*Testo del documento:*
____________________
Viterbo – 42 sentenze scritte e depositate in ritardo. Anche più di un anno dopo la scadenza dei termini. E per giustificarsi, non bastano i problemi personali.
Lo dice la Suprema Corte di Cassazione, chiamata a pronunciarsi su un giudice viterbese: Franca Marinelli, censurata due anni fa dalla sezione disciplinare del Consiglio superiore della magistratura.
Il motivo era proprio quel “ritardo ultrannuale” nel deposito delle sentenze, che le era costato un procedimento disciplinare conclusosi con la sanzione della censura, vale a dire una dichiarazione formale di biasimo.
Il magistrato aveva fatto ricorso in Cassazione, adducendo motivi familiari e di salute. Ma non è bastato.
Con sentenza a Sezioni unite depositata il primo aprile, pubblicata anche dall’inserto giuridico del Sole 24 Ore, la Suprema Corte ha bocciato il ricorso della giudice, in base al principio che le personali difficoltà del magistrato, nella vita di tutti i giorni, non possono diventare un motivo per dilatare i tempi del deposito delle sentenze. Tempi che, generalmente, sono di due o tre mesi. Farli slittare a un anno può significare imprimere al procedimento una significativa battuta d’arresto: senza motivazioni, né la procura né i difensori possono impugnare la sentenza. E più i tempi si allungano, più la prescrizione avanza.
Alla giudice viterbese, stando a quanto si legge sul rigetto del ricorso, veniva contestato un ritardo su “42 sentenze dibattimentali, superiore a 393 giorni per 13 provvedimenti e a 500 giorni per le restanti 29 decisioni”. E non sarebbe la prima volta.
____________________
*Estratto dei dati:*
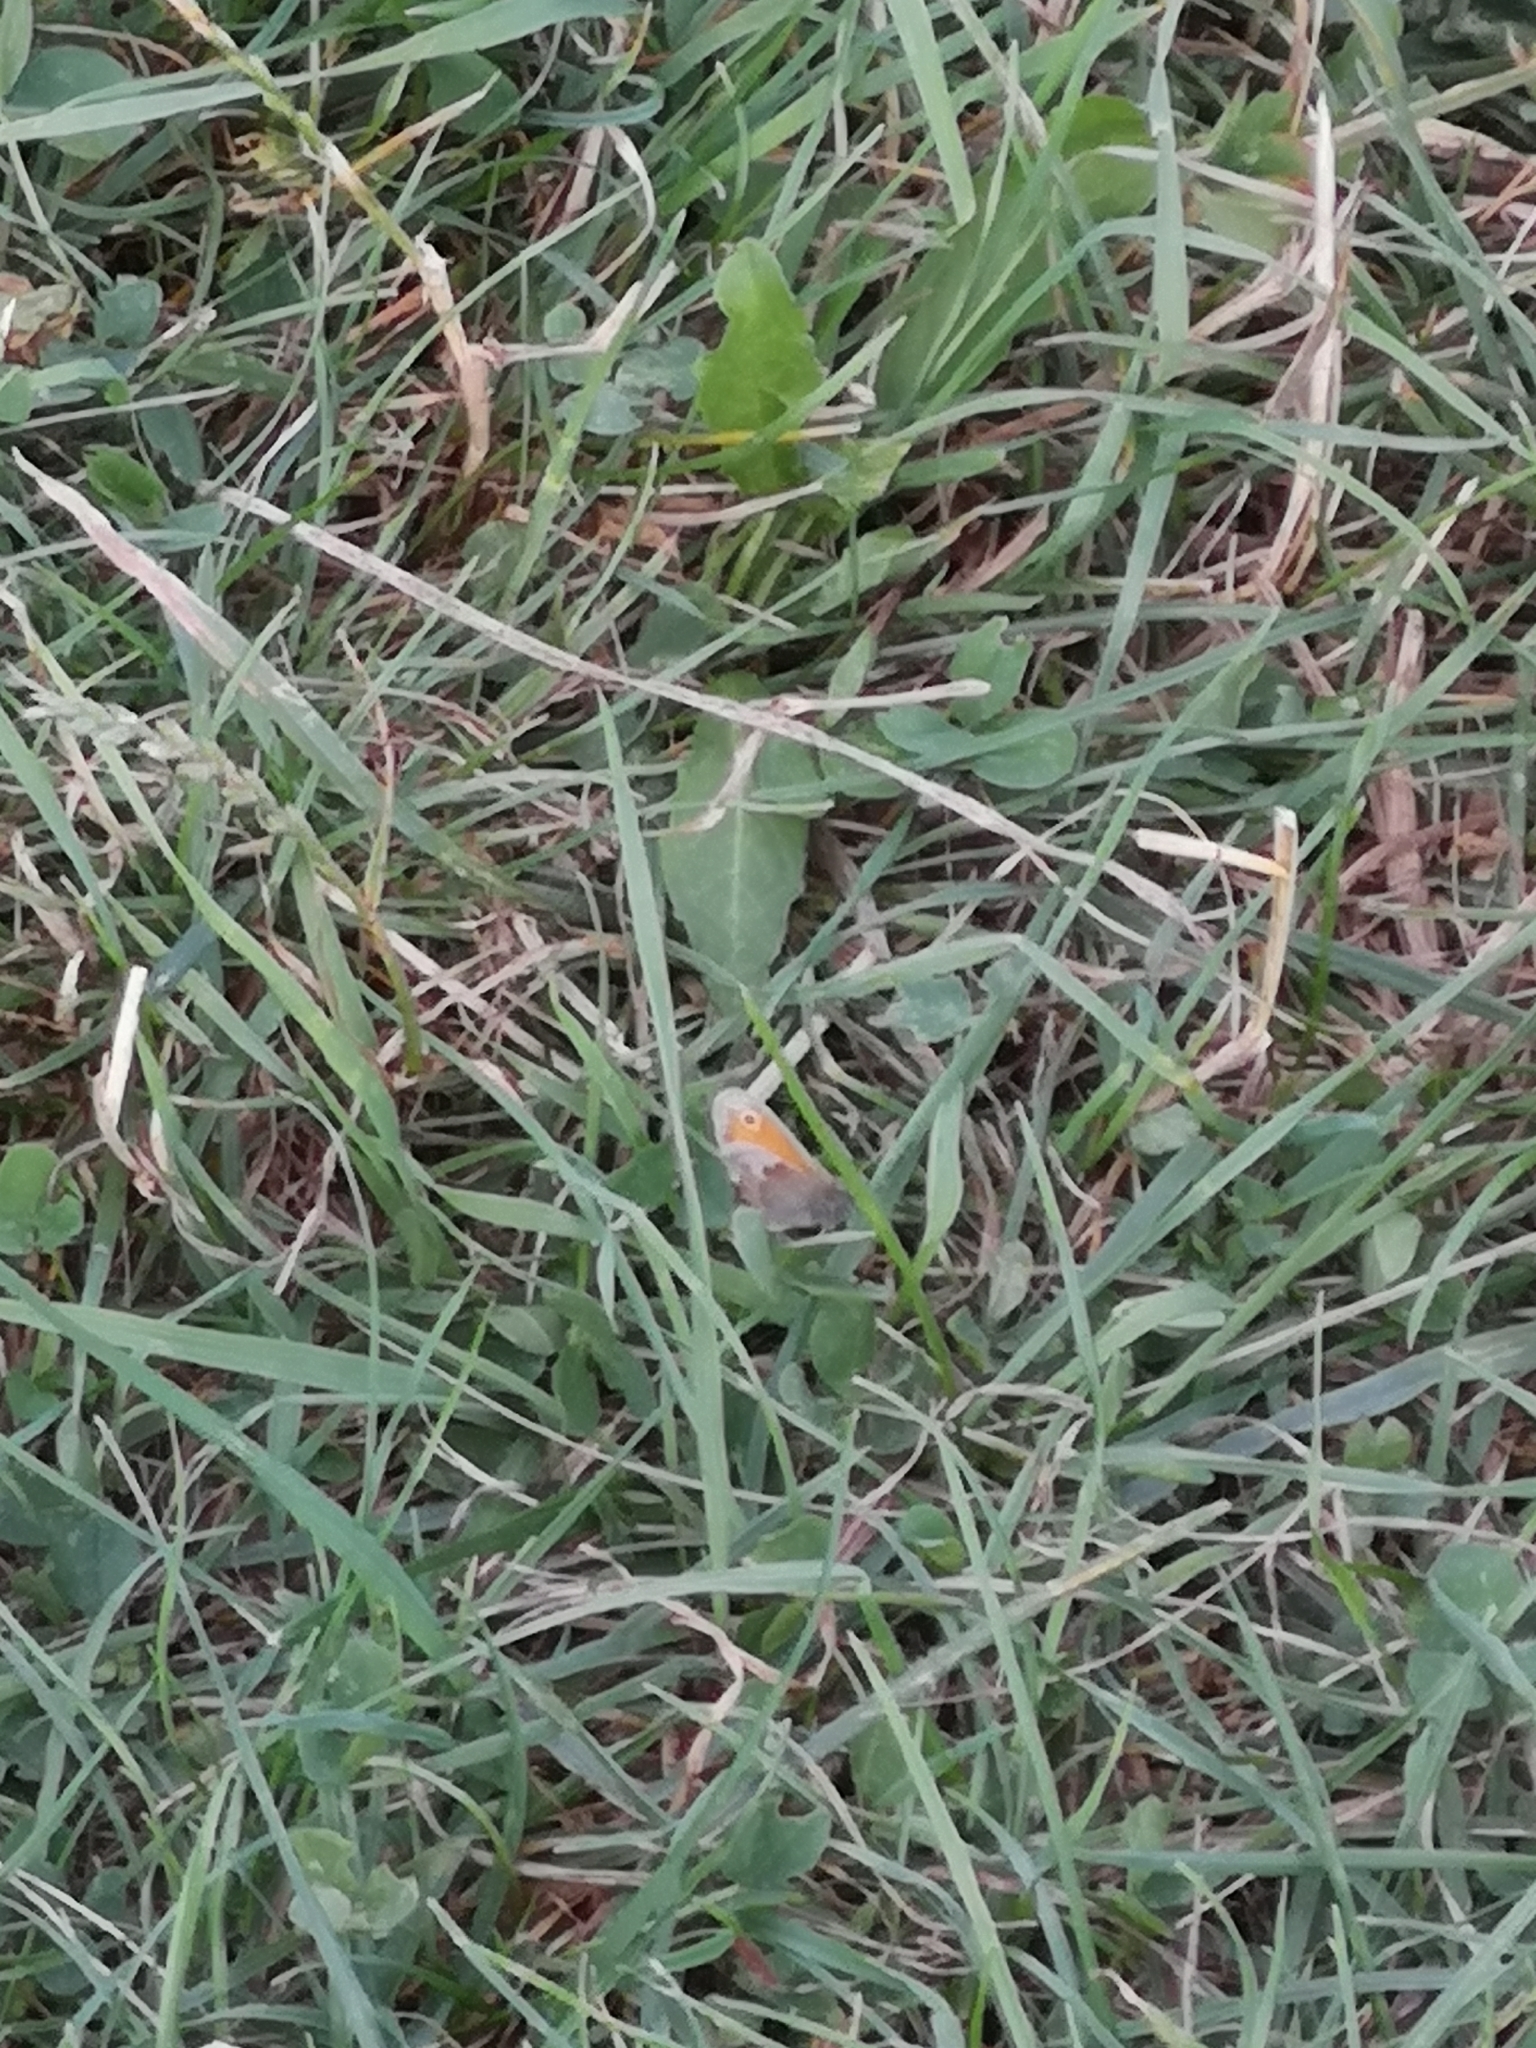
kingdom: Animalia
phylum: Arthropoda
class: Insecta
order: Lepidoptera
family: Nymphalidae
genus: Coenonympha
____________________
*Esercizi:*
(1) Scrivi tutti i numeri in cifre che compaiono nell'articolo sul giudice di Viterbo. Mettili nell'ordine in cui appaiono la prima volta e non ripeterli.
(2) Riprendi l'articolo sul giudice di Viterbo e continualo subito dopo la sua ultima frase.

*Soluzioni:*
(1) 42, 24, 393, 13, 500, 29

(2)
Già tra il 2003 e il 2006, la dottoressa Marinelli aveva dovuto rispondere degli stessi addebiti. Anche in quel caso, si parlava di “ritardi di notevole entità”. La giudice “era stata prosciolta proprio in considerazione della sua situazione personale – svolgimento contemporaneo della funzione di gip e gup e di quelle dibattimentali, morte di un fratello e grave malattia di un altro, oltre a suoi personali problemi di salute – ma con la riserva che, a diverse valutazioni, avrebbe dovuto condurre in futuro la reiterazione di analoghi comportamenti”. Proprio quello che è successo stavolta.
Per il Csm ricorrono tutte e tre le condizioni per l’illecito disciplinare: “gravità, reiterazione e mancanza di idonea giustificazione”. Solo circostanze assolutamente eccezionali avrebbero potuto ‘scagionare’ il giudice dalla responsabilità disciplinare per il ritardo nel depositare le sentenze. Ma di circostanze eccezionali, in tal caso, la Cassazione non ne vede. Quindi ricorso rigettato e sanzione disciplinare confermata.